We know that Tit-for-Tat and variants do very well in iterated-Prisoner’s-Dilemma tournaments. However, such tournaments are a bit unrealistic in that they give the agents instant and complete information about each other’s actions. What if this signal is obscured? Suppose, for example, that if I press “Cooperate”, there is a small chance that my action is reported to you as “Defect”, presumably causing you to retaliate; and conversely, if I press “Defect” there is a chance that you see “Cooperate”, thus letting me get away with cheating. Does this affect the optimal strategy? Does the probability of getting wrong information matter? What if it is asymmetric, ie P(observe C | actual D) != P(Observe D | actual C)?
Wikipedia actually has a pretty good (though brief) discussion of this. They mention three alternative strategies that could deal with noise: tit for two tats (only defect after your opponent defects twice), tit for tat with forgiveness (randomly cooperate after an opponent’s defection with probability p), and contrite tit for tat (cooperate extra after you accidentally defect). The article that they cite for contrite tit for tat, Boyd (1989), looks promising. And googling contrite tit for tat turned up a relevant paper by Wu & Axelrod (1995) (pdf):
Boyd, R. (1989).
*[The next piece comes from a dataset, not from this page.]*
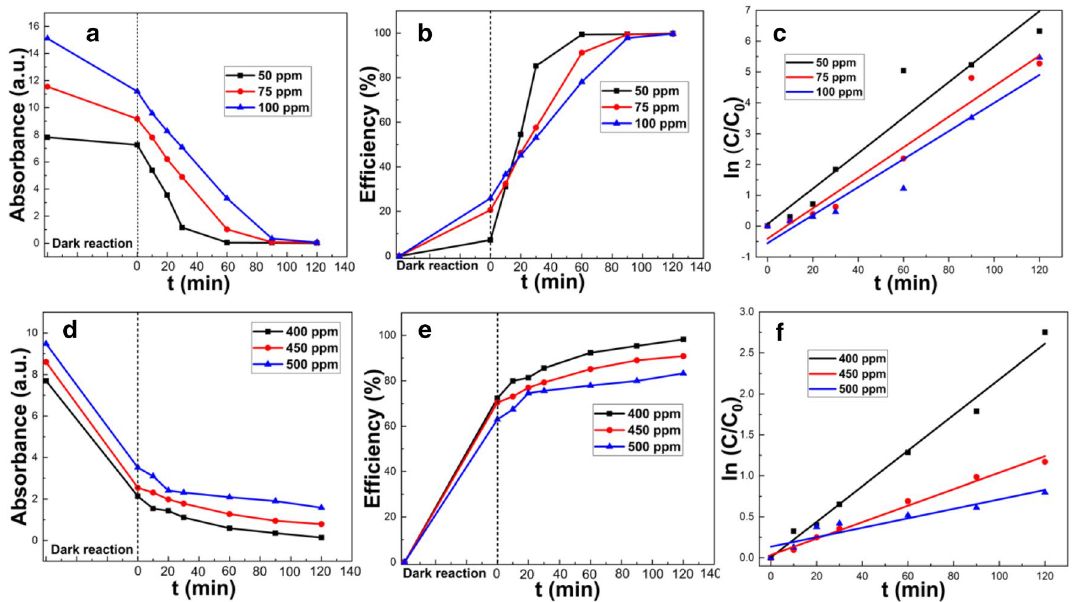
Figure 6. Photocatalytic experiment of clam shell at 1000 °C for MB ( a – c ) and CR ( d – f ); Curves of absorbance with time ( a , d ); Curves of removal rate with time ( b ), ( e ); Plots of log of concentration with time ( c , f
Mistakes Allow Evolutionary Stability in the Repeated Prisoner’s Dilemma Game. Journal of Theoretical Biology, 136 (1): 47-56.
Wu, J. & Axelrod, R. (1995). How to cope with noise in the iterated prisoner’s dilemma. Journal of Conflict Resolution, 39, 183-189.
If I remember correctly, it matters a lot exactly what the noise parameter is. As soon as things get noisy enough, Grim (start off cooperating, then defect if the opponent has ever defected) starts to dominate all of the clever Tit for Tat variants. Obviously, if you make things noisy enough, then Always Defect becomes the best strategy, but Grim does well long before that.
We had an IPD tournament with noise at our university recently, and I entered a variant of Downing (essentially, model your opponent as some sort of Markovian process) which won quite convincingly (mostly because it could exploit Always Cooperate, which was in the initial pool of strategies, better than the TfT variants).
The game theory textbook “A Course in Microeconomic Theory” (Kreps) addresses this situation. Quoting from page 516:
This link seems to say a bit about it.
Two-player games don’t always have such a thing as an optimal strategy. However, given a certain opponent or group of opponents/allies, then there can be an optimal strategy.
Personally, as a guess, I’d say you have some threshold of allowable defections as a cumulative average.